◆ Document excerpt ◆
When I started my career in my early twenties, I finally gained confidence, but it felt like a microdose of what other women in the office had. Most of the time, I was pretending I had it. I found that wearing heels to work amped up my assertiveness. When I walked into the building, I felt important in my blazers. I wore skirts and dresses for the first time. I spent my meager pay on well-fitting office attire. Perhaps, my peers were also faking it. Maybe your twenties are for trying on new versions of yourself. 

Pretending to feel womanly worked well for many years. Flash forward to my first pregnancy, when all of a sudden, my clothes fit snugly. Even if the primary curve was a basketball, I finally had curves. It made me feel like a woman. It was something coming from within. A true feeling of amazement at my body. Unfathomable at times. It was the first time I felt in tune with myself. I ate when I was hungry. I did whatever I wanted without constantly thinking about other people. I was able to make decisions quickly. I took my vitamins daily. I would rest when I felt the need. When I walked, I felt confidence radiating off me. Others responded to my power as well. It was everything I had envisioned. However, I couldn’t plan for what happened to my body next.

◆ Data listing ◆
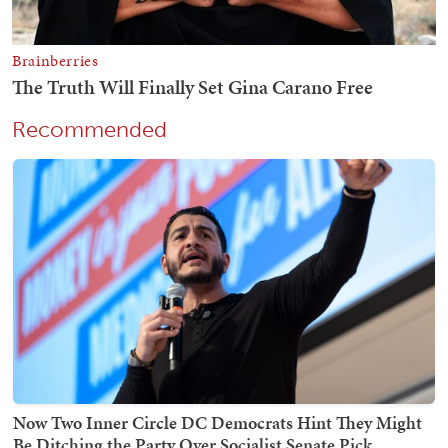
Recommended
Now Two Inner Circle DC Democrats Hint They Might
Be Ditching the Party Over Socialist Senate Pick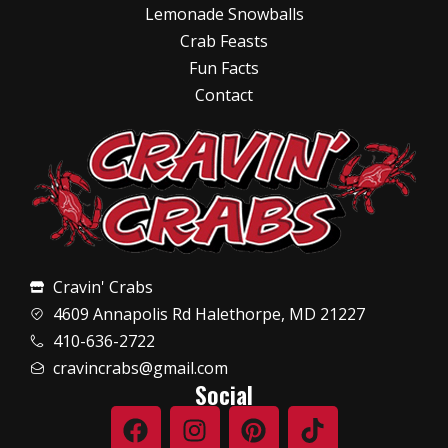
Lemonade Snowballs
Crab Feasts
Fun Facts
Contact
Cravin' Crabs
4609 Annapolis Rd Halethorpe, MD 21227
410-636-2722
cravincrabs@gmail.com
Social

◆ About this exercise ◆
Copy out the whole passage about confidence and pregnancy word for word. You won't need the items for this.

◆ Task output ◆
When I started my career in my early twenties, I finally gained confidence, but it felt like a microdose of what other women in the office had. Most of the time, I was pretending I had it. I found that wearing heels to work amped up my assertiveness. When I walked into the building, I felt important in my blazers. I wore skirts and dresses for the first time. I spent my meager pay on well-fitting office attire. Perhaps, my peers were also faking it. Maybe your twenties are for trying on new versions of yourself. 

Pretending to feel womanly worked well for many years. Flash forward to my first pregnancy, when all of a sudden, my clothes fit snugly. Even if the primary curve was a basketball, I finally had curves. It made me feel like a woman. It was something coming from within. A true feeling of amazement at my body. Unfathomable at times. It was the first time I felt in tune with myself. I ate when I was hungry. I did whatever I wanted without constantly thinking about other people. I was able to make decisions quickly. I took my vitamins daily. I would rest when I felt the need. When I walked, I felt confidence radiating off me. Others responded to my power as well. It was everything I had envisioned. However, I couldn’t plan for what happened to my body next.